Huw Edwards offers his services as presenter of Eurovision – in Cardiff
He’s a man for all seasons, a proven broadcaster with gravitas who can handle all occasions, but just imagine Huw Edwards hosting Eurovision in Cardiff.
If that doesn’t get you excited then nothing will.
As debate rages over where next year’s Eurovision Song Contest should be held after it was announced the United Kingdom would host the Eurovision Song Contest in 2023 on behalf of Ukraine, the Welsh broadcaster threw his hat into the ring to host the event – if it came to Cardiff.
Writing in response to a tweet which outlined why Cardiff was the ideal destination for Eurovision, the news presenter said: ‘This is so obviously right 👇🏻 and your presenter is standing by’ 🏴
— Huw Edwards (@thehuwedwards) July 25, 2022
Organisers the European Broadcasting Union (EBU) previously decided the event could not be held in the war-torn country following the Russian invasion.
This was despite Ukrainian entry Kalush Orchestra triumphing at this year’s competition in Turin, Italy, with the UK’s Sam Ryder coming runner-up.
Ukraine will automatically qualify for the grand final alongside the so-called big five nations – the UK, France, Germany, Italy and Spain, who each get a free pass because of their financial contributions to the event.
It will be the ninth time Eurovision has taken place in the UK – more than any other country.
The bidding process to select the host city will begin this week and will be jointly managed by the BBC and EBU.
The winner would require a large events space, suitable accommodation and international transport links for the competing countries and their delegations.
The Welsh Government today confirmed it could bid to host the event. A Welsh Government spokesman said: “We remain open to discussions around bringing exciting major events to Wales. As ever, any discussion would involve full engagement with partners, assessment of likely costs and benefits and consideration of a detailed technical specification.”

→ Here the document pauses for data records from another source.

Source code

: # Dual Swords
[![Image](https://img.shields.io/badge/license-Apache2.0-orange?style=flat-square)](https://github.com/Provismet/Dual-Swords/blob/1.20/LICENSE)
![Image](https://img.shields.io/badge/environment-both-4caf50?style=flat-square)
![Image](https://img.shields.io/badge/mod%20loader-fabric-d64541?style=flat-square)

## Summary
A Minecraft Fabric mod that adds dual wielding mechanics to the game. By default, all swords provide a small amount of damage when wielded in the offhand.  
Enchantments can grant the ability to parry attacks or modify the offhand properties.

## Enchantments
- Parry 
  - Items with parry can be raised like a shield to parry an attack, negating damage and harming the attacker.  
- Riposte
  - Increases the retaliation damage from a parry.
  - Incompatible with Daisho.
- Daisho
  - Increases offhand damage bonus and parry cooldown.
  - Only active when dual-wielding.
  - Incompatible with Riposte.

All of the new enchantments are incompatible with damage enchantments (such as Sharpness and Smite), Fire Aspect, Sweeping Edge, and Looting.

The Principality Stadium last month stated that it would love to host the competition. A spokesperson for the venue said: “We would relish the opportunity to host the Eurovision Song Contest 2023 here at Principality Stadium, Cardiff. We have a 20-year history of successfully hosting the biggest music artists and sporting events in the world; and to add Eurovision, the world’s biggest and much-loved music competition to the list, would be the cherry on top of the last two decades.”
In a statement, BBC director-general Tim Davie said: “It is a matter of great regret that our colleagues and friends in Ukraine are not able to host the 2023 Eurovision Song Contest.
“Being asked to host the largest and most complex music competition in the world is a great privilege.
“The BBC is committed to making the event a true reflection of Ukrainian culture alongside showcasing the diversity of British music and creativity.”
This year’s contest in May saw Ryder top the jury vote before Kalush Orchestra went on to win overall following a symbolic show of public support which saw them soar to first place with 631 points.
They had been the frontrunners since Russia’s invasion of Ukraine in February – which prompted organisers to ban the Russian entrant from competing.